### 原文段落:
==============================
金融風暴給哈佛的一堂課
十月四日,波士頓國際機場。麻省理工學院(MIT)史隆管理學院大師梭羅(Lester Thurow)正在候機室一隅接受《天下》記者專訪,旁邊的旅人拿著《紐約時報》,頭條上寫著國會搶救華爾街的消息。
飛機引擎轟隆隆作響,梭羅在上機前指出他的不安,「全世界,美國的金融問題會重創全世界。」而讓梭羅更憂心的是,他史隆管理學院學生的就業前景不明。他急切地說:「大部份投資銀行都雇用MIT與哈佛的畢業生。但是現在這些投資銀行都凍結人事,學生很受傷。」
這個以哈佛、MIT等名校群聚聞名的劍橋地區,距離紐約華爾街,此次金融風暴的中心有三百四十公里遠,空氣卻瀰漫著濃厚的焦慮。
==============================
### 研究資料:
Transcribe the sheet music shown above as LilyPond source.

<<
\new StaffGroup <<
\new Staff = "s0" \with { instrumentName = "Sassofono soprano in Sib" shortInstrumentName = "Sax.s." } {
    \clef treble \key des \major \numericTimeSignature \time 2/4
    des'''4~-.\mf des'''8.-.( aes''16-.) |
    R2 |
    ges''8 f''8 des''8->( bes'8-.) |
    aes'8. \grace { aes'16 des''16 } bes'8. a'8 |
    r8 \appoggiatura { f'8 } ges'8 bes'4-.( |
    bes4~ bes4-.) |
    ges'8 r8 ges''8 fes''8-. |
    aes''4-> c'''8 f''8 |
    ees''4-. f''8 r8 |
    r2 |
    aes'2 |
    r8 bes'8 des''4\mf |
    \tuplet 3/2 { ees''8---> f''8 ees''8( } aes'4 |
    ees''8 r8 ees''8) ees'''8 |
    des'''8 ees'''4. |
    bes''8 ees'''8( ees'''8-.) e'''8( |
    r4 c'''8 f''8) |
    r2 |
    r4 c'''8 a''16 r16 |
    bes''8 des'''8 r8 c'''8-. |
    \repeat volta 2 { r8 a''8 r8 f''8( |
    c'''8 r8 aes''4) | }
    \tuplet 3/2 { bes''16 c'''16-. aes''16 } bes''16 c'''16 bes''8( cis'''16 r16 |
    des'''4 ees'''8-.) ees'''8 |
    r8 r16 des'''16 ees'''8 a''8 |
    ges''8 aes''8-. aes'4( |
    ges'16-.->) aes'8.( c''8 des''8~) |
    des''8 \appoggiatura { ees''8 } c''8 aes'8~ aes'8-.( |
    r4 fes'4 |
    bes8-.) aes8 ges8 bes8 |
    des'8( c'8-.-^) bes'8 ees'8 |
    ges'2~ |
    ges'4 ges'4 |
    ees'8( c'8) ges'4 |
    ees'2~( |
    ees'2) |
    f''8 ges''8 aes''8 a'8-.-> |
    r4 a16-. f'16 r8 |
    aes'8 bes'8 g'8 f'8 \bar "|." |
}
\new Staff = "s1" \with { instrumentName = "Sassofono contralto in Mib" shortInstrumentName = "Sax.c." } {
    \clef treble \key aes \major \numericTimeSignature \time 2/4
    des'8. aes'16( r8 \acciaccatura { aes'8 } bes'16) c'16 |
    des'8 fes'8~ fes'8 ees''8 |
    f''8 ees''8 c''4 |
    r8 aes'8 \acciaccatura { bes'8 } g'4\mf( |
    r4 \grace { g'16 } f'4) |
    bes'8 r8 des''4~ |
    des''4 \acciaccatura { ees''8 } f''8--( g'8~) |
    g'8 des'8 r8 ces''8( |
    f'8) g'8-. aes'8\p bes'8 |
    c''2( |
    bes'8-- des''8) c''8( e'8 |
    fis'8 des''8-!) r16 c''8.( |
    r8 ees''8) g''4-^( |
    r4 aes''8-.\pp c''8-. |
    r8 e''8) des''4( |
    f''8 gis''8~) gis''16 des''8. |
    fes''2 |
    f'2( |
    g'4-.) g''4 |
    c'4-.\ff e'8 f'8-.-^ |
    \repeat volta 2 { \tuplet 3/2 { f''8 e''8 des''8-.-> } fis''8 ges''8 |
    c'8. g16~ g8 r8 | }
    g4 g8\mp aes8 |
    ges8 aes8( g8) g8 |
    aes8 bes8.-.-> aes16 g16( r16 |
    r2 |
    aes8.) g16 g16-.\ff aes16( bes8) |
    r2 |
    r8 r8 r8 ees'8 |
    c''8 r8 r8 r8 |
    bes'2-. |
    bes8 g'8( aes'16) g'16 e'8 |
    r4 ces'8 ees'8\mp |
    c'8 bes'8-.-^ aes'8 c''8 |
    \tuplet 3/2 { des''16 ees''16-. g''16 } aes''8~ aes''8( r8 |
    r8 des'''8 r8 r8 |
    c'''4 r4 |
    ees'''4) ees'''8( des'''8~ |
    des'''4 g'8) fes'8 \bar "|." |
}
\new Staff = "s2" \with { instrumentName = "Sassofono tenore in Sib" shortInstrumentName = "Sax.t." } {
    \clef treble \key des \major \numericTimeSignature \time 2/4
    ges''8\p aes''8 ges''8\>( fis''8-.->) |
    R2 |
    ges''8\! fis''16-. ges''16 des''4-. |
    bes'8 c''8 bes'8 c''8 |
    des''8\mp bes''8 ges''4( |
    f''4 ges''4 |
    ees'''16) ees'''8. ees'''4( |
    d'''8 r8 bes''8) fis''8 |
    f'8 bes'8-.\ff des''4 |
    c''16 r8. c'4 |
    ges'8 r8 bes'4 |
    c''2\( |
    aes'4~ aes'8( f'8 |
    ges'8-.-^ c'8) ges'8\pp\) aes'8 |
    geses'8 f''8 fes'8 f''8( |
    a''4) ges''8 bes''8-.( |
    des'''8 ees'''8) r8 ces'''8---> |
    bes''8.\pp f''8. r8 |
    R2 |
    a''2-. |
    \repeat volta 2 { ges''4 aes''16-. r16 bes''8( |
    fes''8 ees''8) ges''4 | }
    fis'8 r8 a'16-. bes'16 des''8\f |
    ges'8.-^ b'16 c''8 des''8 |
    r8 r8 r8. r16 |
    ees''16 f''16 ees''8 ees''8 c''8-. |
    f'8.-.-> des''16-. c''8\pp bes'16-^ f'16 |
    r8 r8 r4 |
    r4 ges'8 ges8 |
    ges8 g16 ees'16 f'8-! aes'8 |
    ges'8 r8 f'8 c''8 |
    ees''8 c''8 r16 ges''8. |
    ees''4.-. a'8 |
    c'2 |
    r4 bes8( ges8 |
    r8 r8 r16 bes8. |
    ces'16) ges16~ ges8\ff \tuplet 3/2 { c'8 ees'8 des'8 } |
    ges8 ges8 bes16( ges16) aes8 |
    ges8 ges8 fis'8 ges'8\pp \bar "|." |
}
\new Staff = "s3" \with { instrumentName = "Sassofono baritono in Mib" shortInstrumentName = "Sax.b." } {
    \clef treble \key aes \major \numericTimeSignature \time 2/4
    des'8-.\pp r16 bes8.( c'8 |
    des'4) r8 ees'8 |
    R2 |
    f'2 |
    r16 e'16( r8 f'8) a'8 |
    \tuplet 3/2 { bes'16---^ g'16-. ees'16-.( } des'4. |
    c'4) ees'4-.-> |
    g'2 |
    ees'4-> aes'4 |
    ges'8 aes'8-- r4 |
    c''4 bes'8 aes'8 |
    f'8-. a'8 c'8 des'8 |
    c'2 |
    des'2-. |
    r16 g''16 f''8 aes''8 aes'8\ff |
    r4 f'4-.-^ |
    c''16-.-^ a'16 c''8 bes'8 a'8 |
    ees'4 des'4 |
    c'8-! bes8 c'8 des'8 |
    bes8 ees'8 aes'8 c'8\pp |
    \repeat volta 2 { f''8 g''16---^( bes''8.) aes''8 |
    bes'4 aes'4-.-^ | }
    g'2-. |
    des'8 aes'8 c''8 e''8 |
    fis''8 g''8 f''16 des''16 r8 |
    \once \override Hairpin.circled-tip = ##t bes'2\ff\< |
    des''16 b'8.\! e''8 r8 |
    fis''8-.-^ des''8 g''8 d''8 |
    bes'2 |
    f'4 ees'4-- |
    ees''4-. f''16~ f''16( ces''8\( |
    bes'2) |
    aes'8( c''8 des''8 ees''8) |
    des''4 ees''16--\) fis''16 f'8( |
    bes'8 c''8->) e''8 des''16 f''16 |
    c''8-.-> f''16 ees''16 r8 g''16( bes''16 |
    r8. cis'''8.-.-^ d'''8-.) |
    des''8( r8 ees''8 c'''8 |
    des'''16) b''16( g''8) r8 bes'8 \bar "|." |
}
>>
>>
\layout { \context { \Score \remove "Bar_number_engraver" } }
==============================
### 作業要求:
請把講金融風暴的那段文字裡,開頭含有「飛機引擎轟隆隆作響,梭羅在上」、結尾是「遠,空氣卻瀰漫著濃厚的焦慮。」的那一段,一字不改地再抄一遍。

### 作業結果:
飛機引擎轟隆隆作響,梭羅在上機前指出他的不安,「全世界,美國的金融問題會重創全世界。」而讓梭羅更憂心的是,他史隆管理學院學生的就業前景不明。他急切地說:「大部份投資銀行都雇用MIT與哈佛的畢業生。但是現在這些投資銀行都凍結人事,學生很受傷。」
這個以哈佛、MIT等名校群聚聞名的劍橋地區,距離紐約華爾街,此次金融風暴的中心有三百四十公里遠,空氣卻瀰漫著濃厚的焦慮。